Halis ECE

Sultan II. Abdülhamid Hân (rahmetullâhi aleyh), siyâsî ve idârî bir dehâ olduğu kadar müthiş bir dış politika ustasıdır da. Nitekim bu ustalığının neticesidir ki, Devlet-i Aliyye-i Osmanî’nin dağılmasını 30 küsur yıl geciktirmiştir.

Babası Sultan Abdülmecid Hân (rh.) İngiliz elçisi Lord Stratford Canning’i çok takdir eder ve beğenirmiş. Hatta bir keresinde yanında bulunan oğlu Abdülhamid’den elçinin elini öpmesini istemiş. Ancak küçük Abdülhamid bu emre itaat etmemiştir.

Zirâ Abdülhamid Hân’da, devletin itibârını koruma şuuru, daha o yaşlarda gelişmiştir. Küçük bir çocuk da olsa, ileride hükümdar olması muhtemel bir hânedân mensubu olarak, yabancı bir elçinin elini öpmesi elbette münâsip olmazdı. (Wisconsin Üniversitesi prof.larından Kemal Karpat’ın bir konferansından)

ABDÜLHAMİD HÂN’LA İLGİLİ BİR KIT’A VE AÇIKLAMASI

Her yüz başında gönderir Allah bu ümmete
Te’yîd-i mânevîsine mazhar müceddidi
Bu asr içinde bahş ve atâ kıldı bizlere
Sultan Hamid Hân, kesîru’l-mehâmidi
(Lâ edrî)

Şu demek: Her asrın başında Allah Teala, bu ümmete, kendisini manevi bakımdan kuvvetlendirdiği müceddid bir zatı gönderir. Bu yüzyıl içinde de, pek çok güzel ahlâkın sahibi olan Sultan Abdülhamid Hân’ı bizlere verdi, bağışladı.

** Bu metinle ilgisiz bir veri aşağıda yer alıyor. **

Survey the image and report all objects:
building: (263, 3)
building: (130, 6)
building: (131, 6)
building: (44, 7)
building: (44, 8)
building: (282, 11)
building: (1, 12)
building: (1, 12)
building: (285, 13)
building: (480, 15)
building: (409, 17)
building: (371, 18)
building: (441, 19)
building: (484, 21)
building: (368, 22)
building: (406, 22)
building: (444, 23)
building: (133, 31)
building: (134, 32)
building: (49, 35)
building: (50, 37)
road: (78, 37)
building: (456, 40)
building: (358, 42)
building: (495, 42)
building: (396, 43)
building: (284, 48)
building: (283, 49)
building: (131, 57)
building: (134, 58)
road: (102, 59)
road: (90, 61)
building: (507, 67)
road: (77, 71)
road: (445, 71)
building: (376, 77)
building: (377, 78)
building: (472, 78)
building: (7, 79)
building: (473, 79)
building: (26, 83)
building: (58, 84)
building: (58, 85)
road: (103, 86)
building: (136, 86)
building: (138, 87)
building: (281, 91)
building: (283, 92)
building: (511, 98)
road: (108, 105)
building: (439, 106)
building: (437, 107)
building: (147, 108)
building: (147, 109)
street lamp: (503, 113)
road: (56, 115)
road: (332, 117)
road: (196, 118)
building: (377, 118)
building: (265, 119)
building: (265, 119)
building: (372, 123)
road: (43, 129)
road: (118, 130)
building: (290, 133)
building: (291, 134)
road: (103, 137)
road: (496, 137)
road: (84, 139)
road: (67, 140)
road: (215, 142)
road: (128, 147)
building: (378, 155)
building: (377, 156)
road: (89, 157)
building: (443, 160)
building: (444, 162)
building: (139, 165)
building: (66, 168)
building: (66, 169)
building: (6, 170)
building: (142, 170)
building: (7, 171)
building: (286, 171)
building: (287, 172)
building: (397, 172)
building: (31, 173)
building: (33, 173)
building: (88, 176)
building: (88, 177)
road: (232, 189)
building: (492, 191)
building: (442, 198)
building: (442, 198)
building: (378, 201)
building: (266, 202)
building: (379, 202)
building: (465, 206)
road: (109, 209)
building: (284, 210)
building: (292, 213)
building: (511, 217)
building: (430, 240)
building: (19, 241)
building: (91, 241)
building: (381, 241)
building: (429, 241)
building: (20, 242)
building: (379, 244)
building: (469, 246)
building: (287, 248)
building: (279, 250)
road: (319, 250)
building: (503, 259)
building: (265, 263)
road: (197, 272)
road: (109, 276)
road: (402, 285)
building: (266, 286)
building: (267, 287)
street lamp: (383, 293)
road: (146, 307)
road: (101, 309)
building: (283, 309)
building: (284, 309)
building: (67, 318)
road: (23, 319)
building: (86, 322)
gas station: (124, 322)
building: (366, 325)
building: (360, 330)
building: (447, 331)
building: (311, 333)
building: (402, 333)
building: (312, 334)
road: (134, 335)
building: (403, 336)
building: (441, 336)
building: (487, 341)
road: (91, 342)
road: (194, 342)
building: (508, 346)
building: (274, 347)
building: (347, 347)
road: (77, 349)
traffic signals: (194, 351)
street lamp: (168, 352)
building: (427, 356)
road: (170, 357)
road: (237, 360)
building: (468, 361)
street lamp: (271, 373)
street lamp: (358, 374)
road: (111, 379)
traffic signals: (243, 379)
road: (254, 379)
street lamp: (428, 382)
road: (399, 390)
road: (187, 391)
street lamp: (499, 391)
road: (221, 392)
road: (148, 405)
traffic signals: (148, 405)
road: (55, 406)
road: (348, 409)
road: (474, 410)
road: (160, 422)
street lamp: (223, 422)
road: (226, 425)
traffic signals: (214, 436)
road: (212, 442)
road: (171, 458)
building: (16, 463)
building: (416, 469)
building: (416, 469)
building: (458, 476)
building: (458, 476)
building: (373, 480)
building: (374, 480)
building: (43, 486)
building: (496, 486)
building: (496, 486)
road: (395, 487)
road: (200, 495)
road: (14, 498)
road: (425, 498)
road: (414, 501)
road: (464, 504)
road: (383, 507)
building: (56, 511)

Dikkat edilirse bu manzûmede Sultan II. Abdülhamid Hân’ın asrının müceddidi olduğu, bir hadîs-i şerifin mealine atıf yapılarak ifade ediliyor. 

Büyük hadis âlimi İmam Hâkim’in (rh.) Müstedrek’inde, Beyhakî’nin Şuabü’l-Îmân’ında, Ebû Dâvud’un Sünen’inde geçen ve Ebû Hüreyre’den (r.a.) rivayet edilen söz konusu hadisin meali şöyledir:

“Muhakkak ki Allah, bu ümmet için, her yüz senenin başında dîni tecdîd edecek (yenileyecek) bir müceddid gönderir.” (Ebû Dâvud, Sünen, Melâhim, 1)

Müceddid lûgatte; yenilemek, tekraralamak yenileştirmek gibi manalara gelen tecdid kelimesinden meydana gelmiş bir isimdir ve ıslah eden, yenileyen demektir.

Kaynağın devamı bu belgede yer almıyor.